SELECT id FROM tab WHERE ts_idx_col @@ to_tsquery('history&lesson')
AND text_col ~* '.*history\\s+lesson.*';

The full-text index will still be used, and the regex will be used to
prune the results afterwards.

Notes about dictionaries

Short notice about using dictionaries with tsearch2.

The purpose of any dictionaries in search engines is to help people to search words not bothering about different forms (declension, inflexion,…) Dictionaries could be used to process query as well as in the indexing. You may store original form of a word and/or it's stem. Most complete index stores both variants and could provide exact search, but at index's size cost. Historically, since tsearch2 was based on gist storage, which is quite sensitive to the number of unique words, so we store only stems. This might be changed in future, since now we could use inverted index with tsearch2.

ISpell dictionary is a (open-source) way to find word's stem(s), their quality is very different for different languages. We use russian ispell dictionary and found it rather useful. Of course, since real language is much complex than ispell rules, there are errors, which produce "noise" in search results. Ispell dictionary could return several normal forms for one word, for example, booking has two infinitives - booking and book.

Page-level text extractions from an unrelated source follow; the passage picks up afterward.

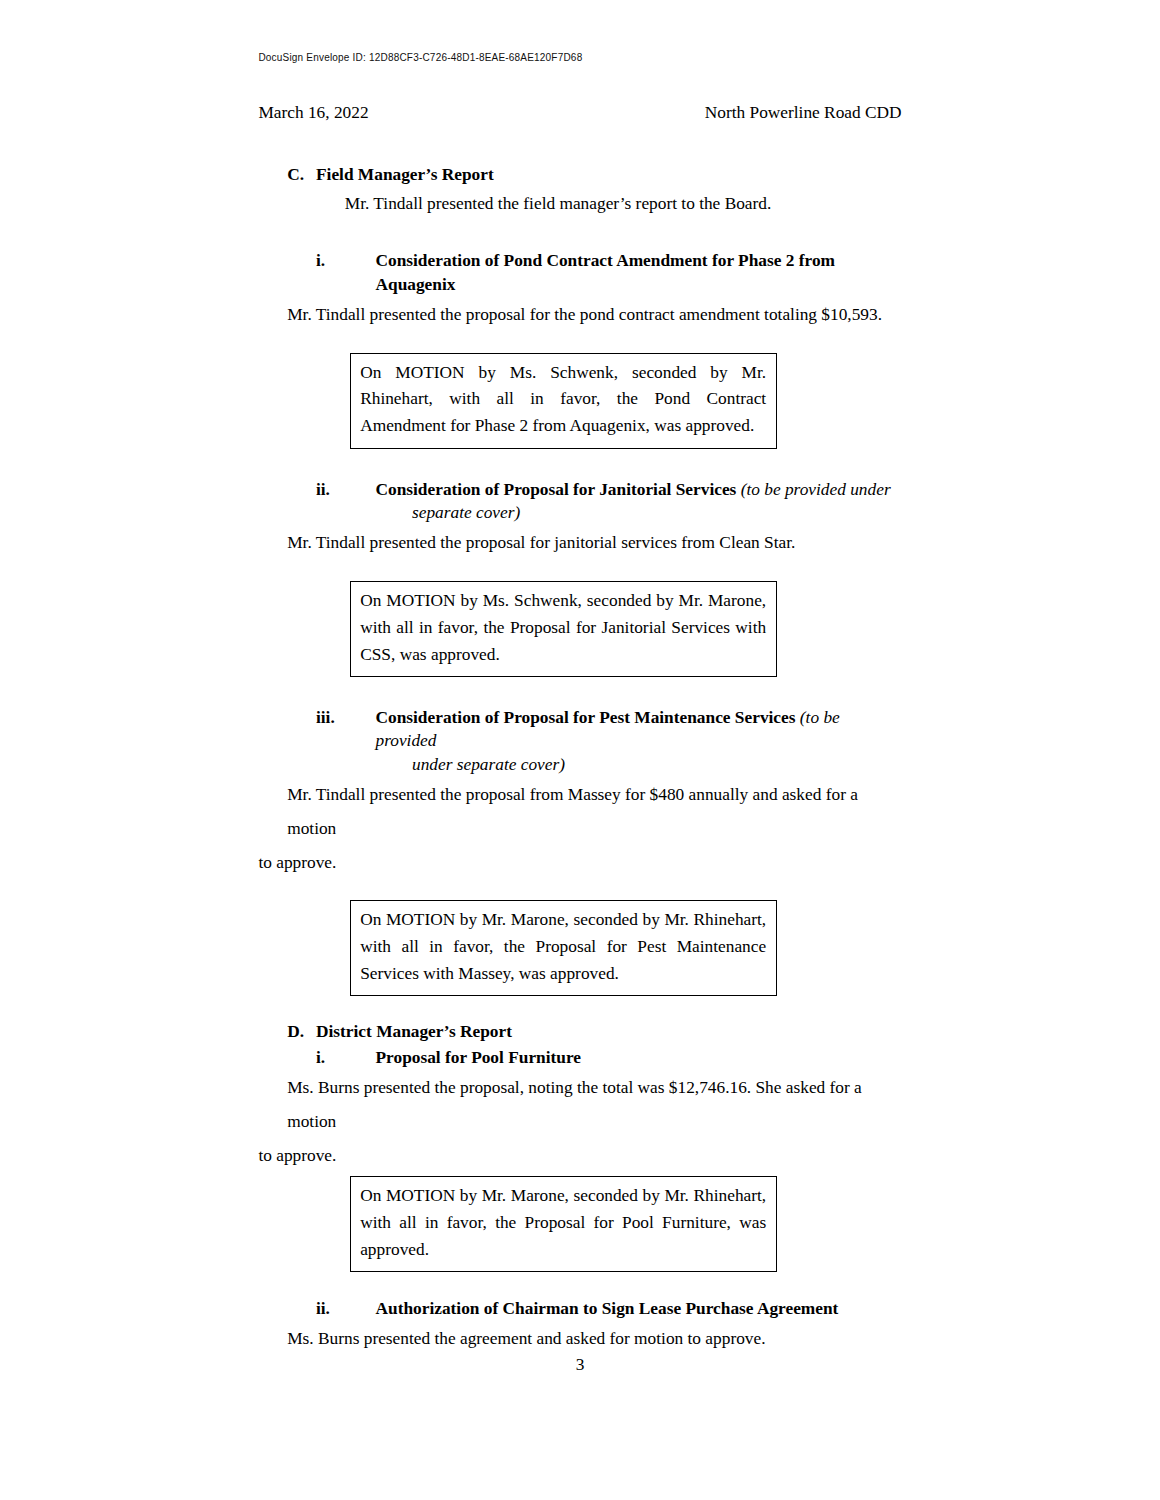DocuSign Envelope ID: 12D88CF3-C726-48D1-8EAE-68AE120F7D68
March 16, 2022
North Powerline Road CDD
C. Field Manager’s Report
Mr. Tindall presented the field manager’s report to the Board.
i. Consideration of Pond Contract Amendment for Phase 2 from Aquagenix
Mr. Tindall presented the proposal for the pond contract amendment totaling $10,593.
On MOTION by Ms. Schwenk, seconded by Mr. Rhinehart, with all in favor, the Pond Contract Amendment for Phase 2 from Aquagenix, was approved.
ii. Consideration of Proposal for Janitorial Services (to be provided under separate cover)
Mr. Tindall presented the proposal for janitorial services from Clean Star.
On MOTION by Ms. Schwenk, seconded by Mr. Marone, with all in favor, the Proposal for Janitorial Services with CSS, was approved.
iii. Consideration of Proposal for Pest Maintenance Services (to be provided under separate cover)
Mr. Tindall presented the proposal from Massey for $480 annually and asked for a motionto approve.
On MOTION by Mr. Marone, seconded by Mr. Rhinehart, with all in favor, the Proposal for Pest Maintenance Services with Massey, was approved.
D. District Manager’s Report
i. Proposal for Pool Furniture
Ms. Burns presented the proposal, noting the total was $12,746.16. She asked for a motionto approve.
On MOTION by Mr. Marone, seconded by Mr. Rhinehart, with all in favor, the Proposal for Pool Furniture, was approved.
ii. Authorization of Chairman to Sign Lease Purchase Agreement
Ms. Burns presented the agreement and asked for motion to approve.
3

Ispell dictionary support many ways of word building, but are difficult to build and support. That's why various stemming algorithms become popular, read http://snowball.tartarus.org/texts/introduction.html for good introduction We chose snowball stemmer since it's open-source and written/supported by well-known Martin Porter.

For each lexeme class there is a configurable dictionary queue (in pg_ts_cfgmap). Lexeme passes through this queue until it recognized by some dictionary (currently, there is no possibility to recognize lexeme and pass it to the next dictionary). It's tenable to begin from very specific dictionary (topic related, synonym), and finish queue with most common dictionary like 'simple' or 'stemmer', which recognize everything :)

Specific configuration is very depends on the language, availability of good dictionaries and the goals of search engine. Snowball stemmer works good for english language, since word formation is mostly suffix-oriented (I might be wrong here !), so having not good ispell dictionary, one could use just snowball stemmer. On the other side, for russian language we have good ispell dictionary, which is actively developed and supported, and russian word building is quite complex, so we definitely recommend to use ispell dictionary before snowball stemmer.

It's quite difficult to index mix of several languages which share common characters, since there is no possibility to recognize language. I'd definitely warn you against using stemmer except at the very end of queue, since it recognizes everything and no dictionaries after it will be utilized. Hopefully, any useful text shoud have only one main language. If, for example, the main language is French and second one - English, I'd use French Ispell, English Ispell, French stemmer.